Distributed tracing provides insight about individual requests as they propagate throughout a system. OpenTracing is an open-source standard API for consistent distributed tracing of requests across processes, from web and mobile client platforms to the storage systems and custom backends at the bottom of an application stack. Once OpenTracing integrates across the entire application stack, it’s easy to trace requests across the distributed system. This allows developers and operators much-needed visibility to optimize and stabilize production services.

Before you begin, check here to make sure that there’s a working OpenTracing API for your platform.

Overview

At a high level, here is what you need for an OpenTracing integration:

Server framework requirements:

  • Filters, interceptors, middleware, or another way to process inbound requests
  • Active span storage: either a request context or a request-to-span map
  • Settings or another way to configure tracer configuration

Client framework requirements:

  • Filters, interceptors, or another way to process outgoing requests
  • Settings or another way to configure tracing configuration

Pro-tips:

Before we dive into implementation, here are a few important concepts and features that should be made available to framework users.

Operation Names

You’ll notice an operation_name variable floating around this tutorial. Every span is created with an operation name that should follow the guidelines outlined here. You should have a default operation name for each span, but also provide a way for the user to specify custom operation names.

Examples of default operation names:

  • The name of the request handler method
  • The name of a web resource
  • The concatenated names of an RPC service and method

Specifying Which Requests to Trace

Some users may want to trace every request while other may want only specific requests to be traced. You should ideally allow users to set up tracing for either of these scenarios. For example, you could provide @Trace annotations/decorators, in which only annotated handler functions have tracing enabled. You can also provide settings for the user to specify whether they’re using these annotations, versus whether they want all requests to be traced automatically.

Tracing Request Properties

Users may also want to track information about the requests without having to manually access the span and set the tags themselves. It’s helpful to provide a way for users to specify properties of the request they want to trace, and then automatically trace these features. Ideally, this would be similar to the Span Decorator function in gRPC:

// SpanDecorator binds a function that decorates gRPC Spans.
func SpanDecorator(decorator SpanDecoratorFunc) Option {
	return func(o *options) {
		o.decorator = decorator
	}
}

Another approach could have a setting TRACED_REQUEST_ATTRIBUTES that the user can pass a list of attributes (such as URL, METHOD, or HEADERS), and then in your tracing filters, you would include the following:

for attr in settings.TRACED_REQUEST_ATTRIBUTES:
    if hasattr(request, attr):
        payload = str(getattr(request, attr))

TASK OBJECTIVE: Determine whether each of the following statements agrees with the OpenTracing integration text above, answering yes or no and quoting the words of that text that decide the matter. (a) Every span is created with an operation name. (b) The text says tracing should be limited to handler functions marked with @Trace annotations. (c) For server frameworks, a request-to-span map is an acceptable form of active span storage.

DATASET EXCERPTS:
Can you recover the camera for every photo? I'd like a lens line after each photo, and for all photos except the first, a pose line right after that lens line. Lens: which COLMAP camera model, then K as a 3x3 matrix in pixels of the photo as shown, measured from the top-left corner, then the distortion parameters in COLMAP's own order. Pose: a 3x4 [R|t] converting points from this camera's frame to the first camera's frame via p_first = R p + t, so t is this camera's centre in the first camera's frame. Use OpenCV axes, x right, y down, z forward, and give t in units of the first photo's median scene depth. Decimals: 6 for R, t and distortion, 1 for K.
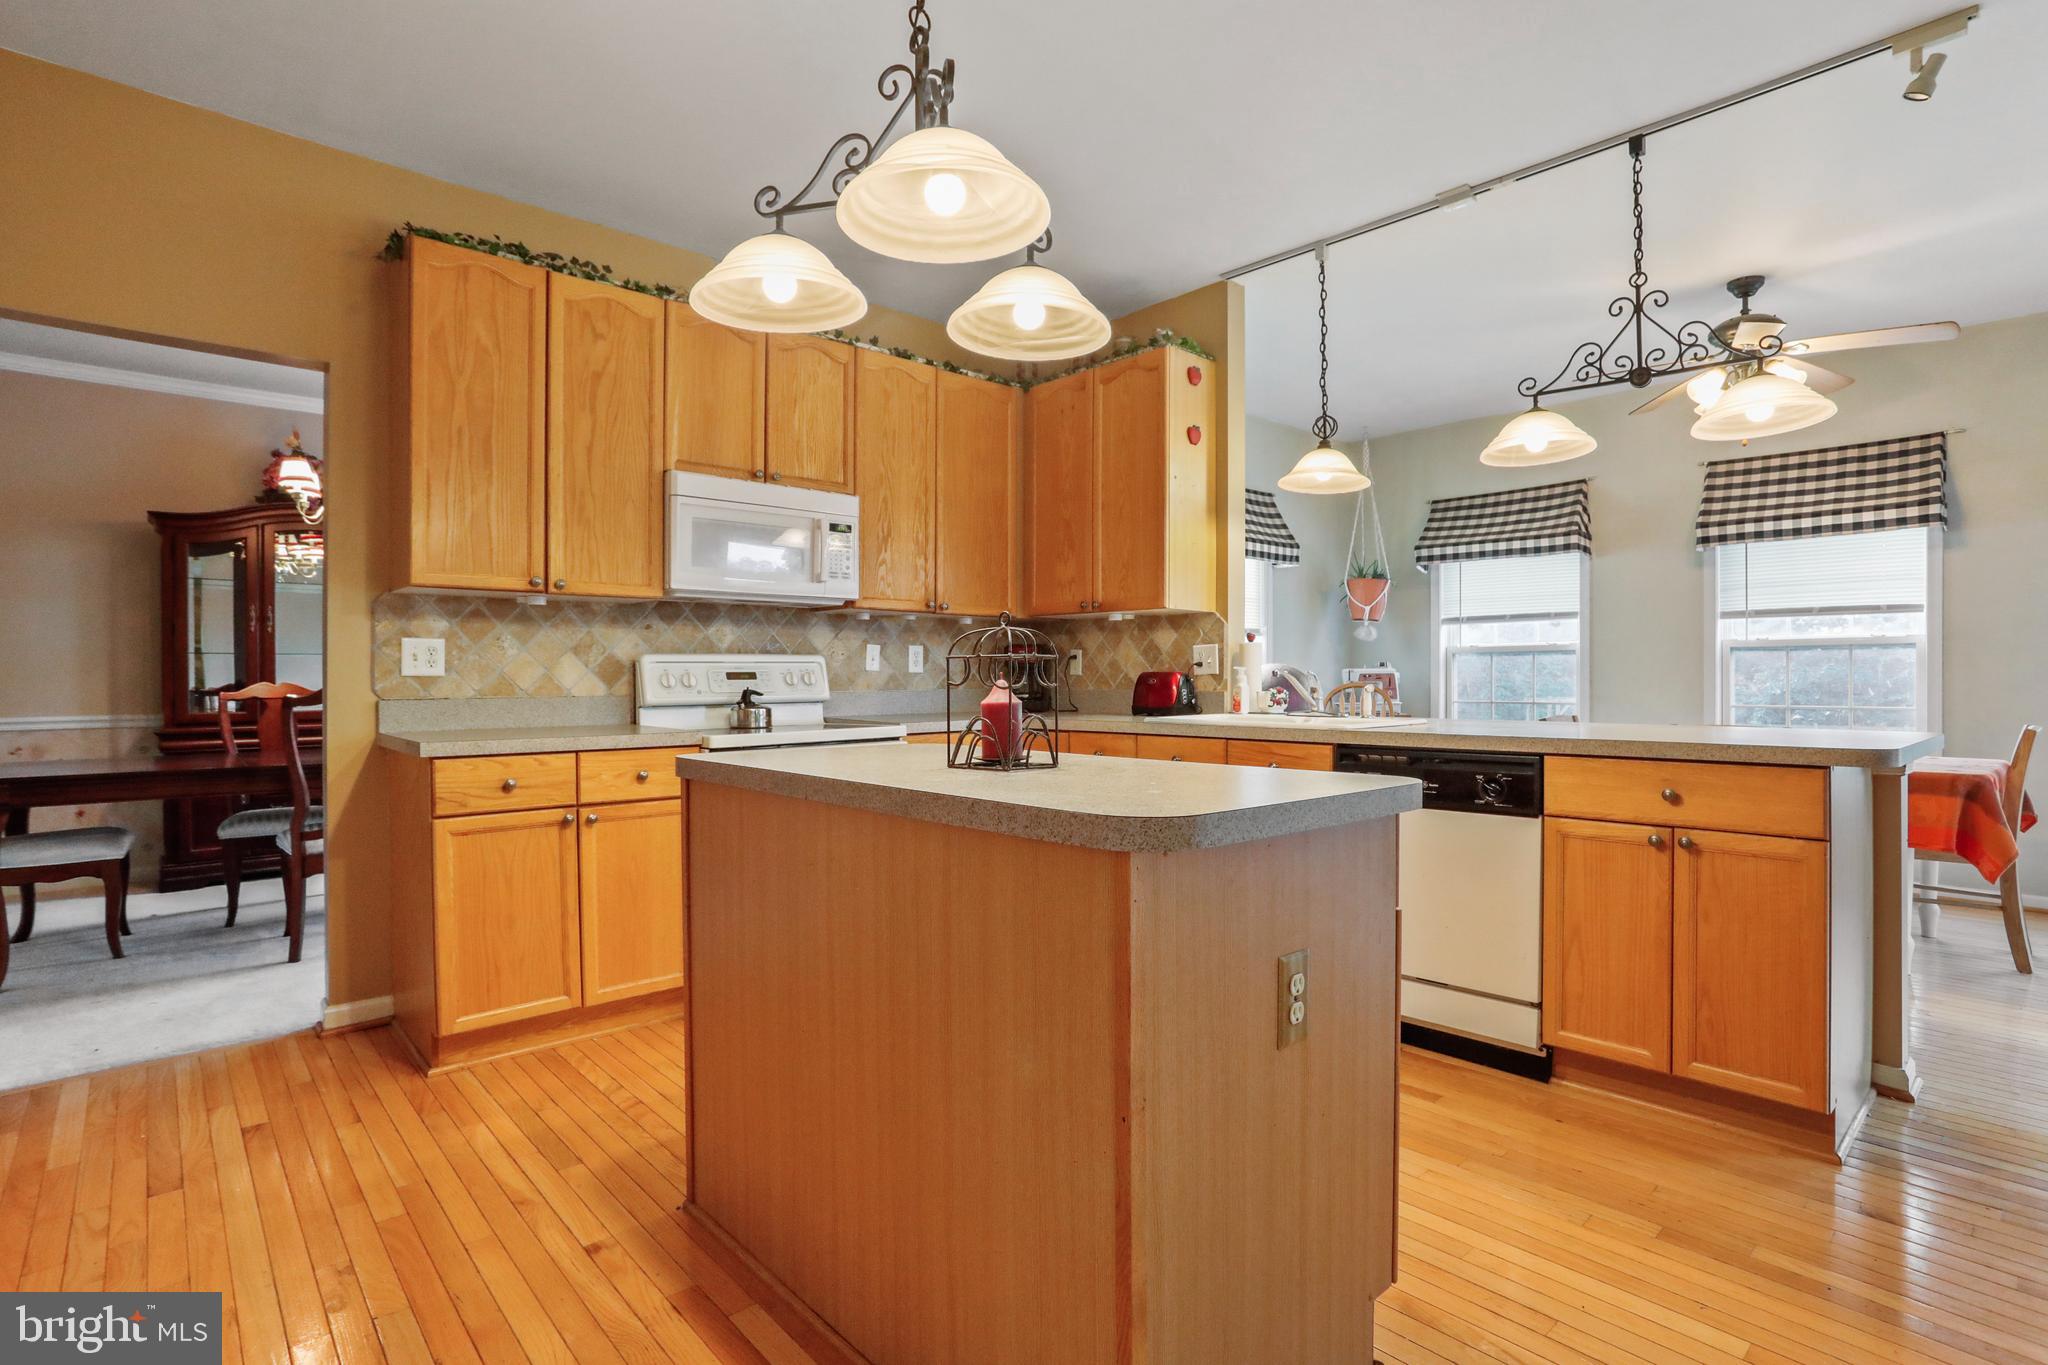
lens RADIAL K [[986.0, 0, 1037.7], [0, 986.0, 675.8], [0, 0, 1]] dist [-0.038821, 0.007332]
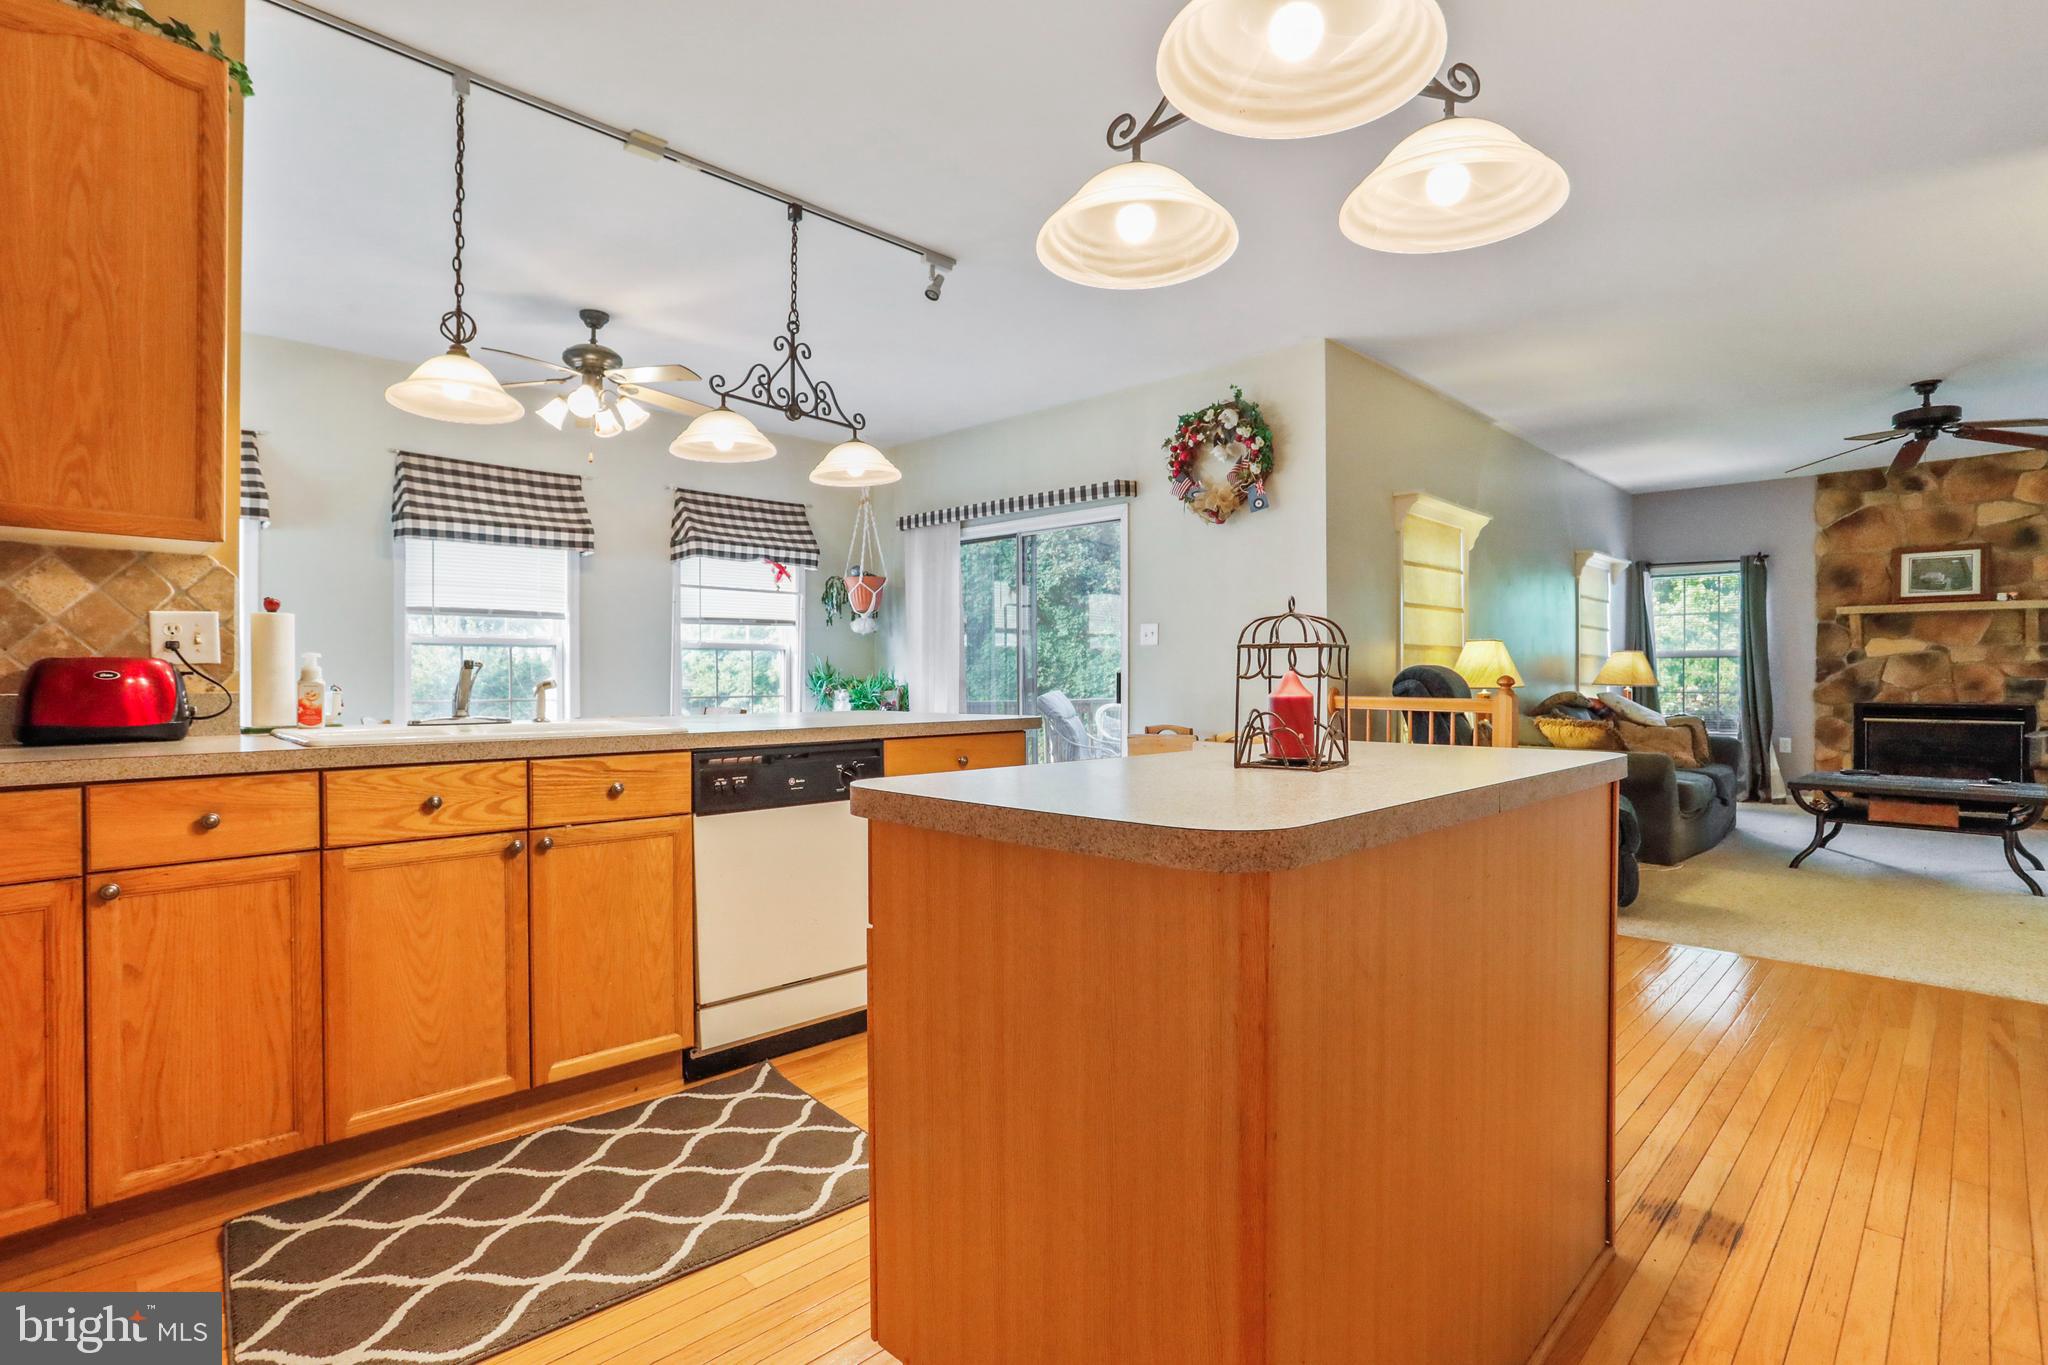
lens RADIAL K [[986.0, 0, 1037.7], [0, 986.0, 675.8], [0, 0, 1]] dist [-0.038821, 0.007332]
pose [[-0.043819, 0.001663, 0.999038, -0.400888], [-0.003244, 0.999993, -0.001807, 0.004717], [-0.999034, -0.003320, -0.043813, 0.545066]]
...
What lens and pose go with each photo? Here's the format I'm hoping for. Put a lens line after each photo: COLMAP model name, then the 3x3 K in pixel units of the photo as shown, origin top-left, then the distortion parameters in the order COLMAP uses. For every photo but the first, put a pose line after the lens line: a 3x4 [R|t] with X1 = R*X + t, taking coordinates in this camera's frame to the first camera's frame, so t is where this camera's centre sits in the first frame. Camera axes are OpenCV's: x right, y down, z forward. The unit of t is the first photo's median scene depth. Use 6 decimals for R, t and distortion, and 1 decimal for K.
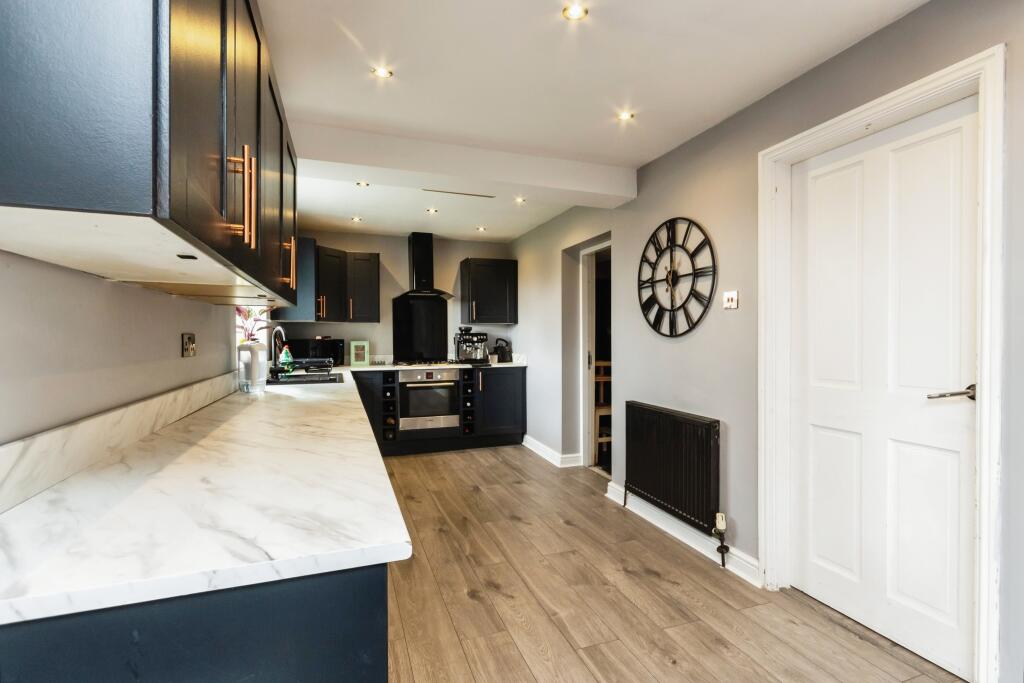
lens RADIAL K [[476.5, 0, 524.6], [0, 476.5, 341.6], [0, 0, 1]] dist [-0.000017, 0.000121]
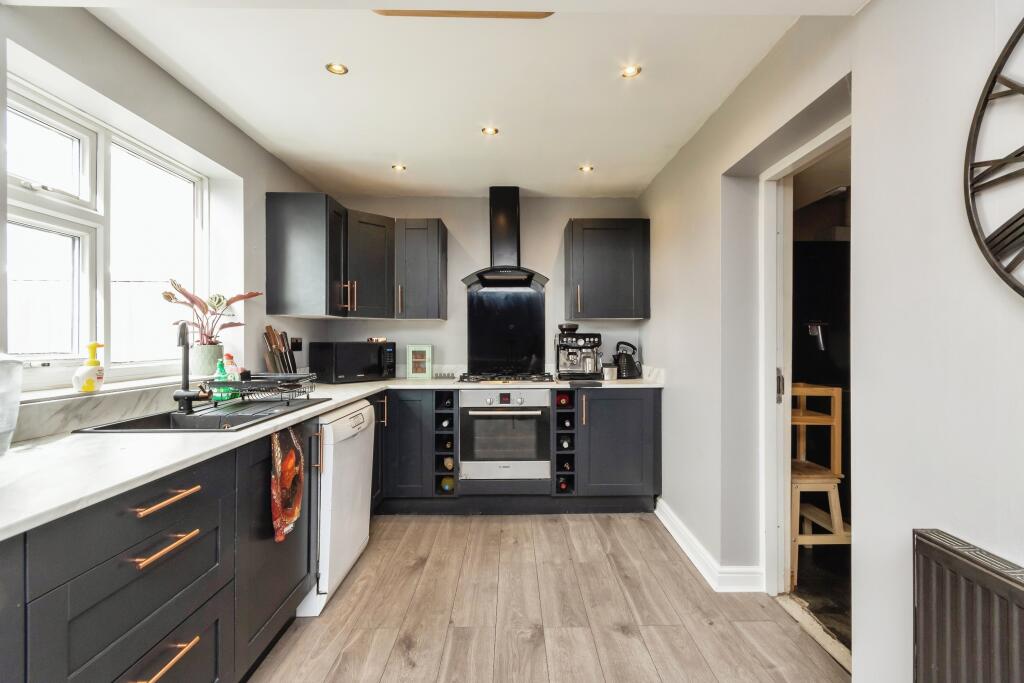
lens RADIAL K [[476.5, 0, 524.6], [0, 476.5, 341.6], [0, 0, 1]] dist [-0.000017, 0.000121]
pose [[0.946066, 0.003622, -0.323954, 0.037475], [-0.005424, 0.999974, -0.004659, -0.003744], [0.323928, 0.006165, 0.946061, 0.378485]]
==
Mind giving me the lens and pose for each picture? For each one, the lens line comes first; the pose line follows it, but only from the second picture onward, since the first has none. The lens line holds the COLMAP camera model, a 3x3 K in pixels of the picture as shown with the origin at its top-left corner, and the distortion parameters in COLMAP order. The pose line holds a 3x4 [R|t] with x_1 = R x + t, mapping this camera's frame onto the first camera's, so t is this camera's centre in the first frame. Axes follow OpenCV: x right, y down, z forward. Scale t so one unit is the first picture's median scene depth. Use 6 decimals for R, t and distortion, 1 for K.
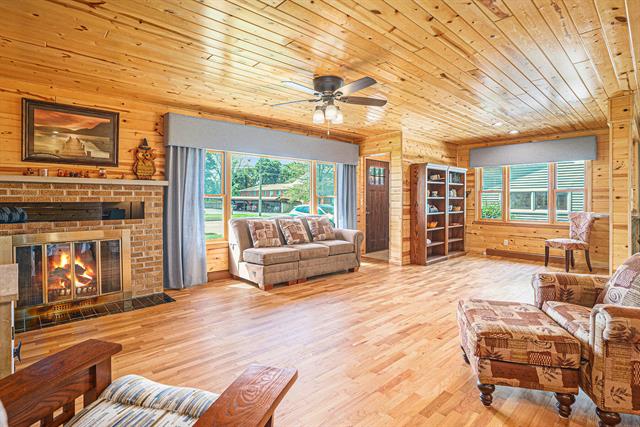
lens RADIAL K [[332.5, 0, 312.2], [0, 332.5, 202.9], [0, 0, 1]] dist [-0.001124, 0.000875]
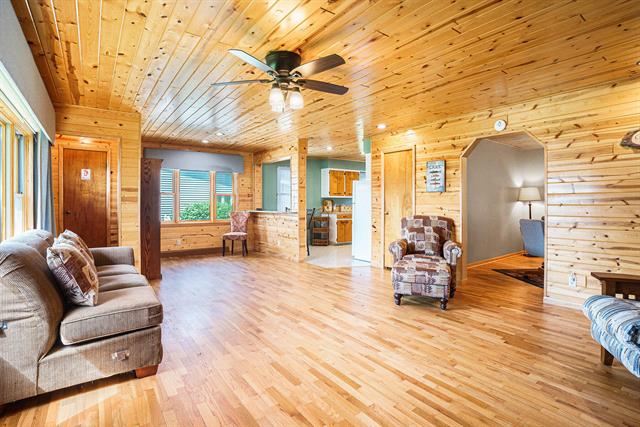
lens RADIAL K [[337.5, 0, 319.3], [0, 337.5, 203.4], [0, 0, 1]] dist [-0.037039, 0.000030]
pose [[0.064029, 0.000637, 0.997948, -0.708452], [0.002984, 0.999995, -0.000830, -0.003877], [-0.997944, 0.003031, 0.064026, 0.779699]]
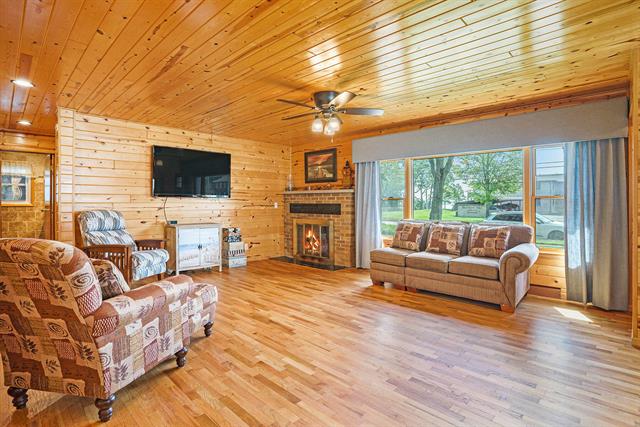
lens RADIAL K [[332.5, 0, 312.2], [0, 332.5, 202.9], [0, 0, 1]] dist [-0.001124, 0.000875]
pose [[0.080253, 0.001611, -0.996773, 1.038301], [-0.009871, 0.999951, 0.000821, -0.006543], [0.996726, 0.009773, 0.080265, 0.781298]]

SOLUTION FOR THIS EXERCISE:
(a) Yes: "Every span is created with an operation name"
(b) No: "You should ideally allow users to set up tracing for either of these scenarios."
(c) Yes: "Active span storage: either a request context or a request-to-span map"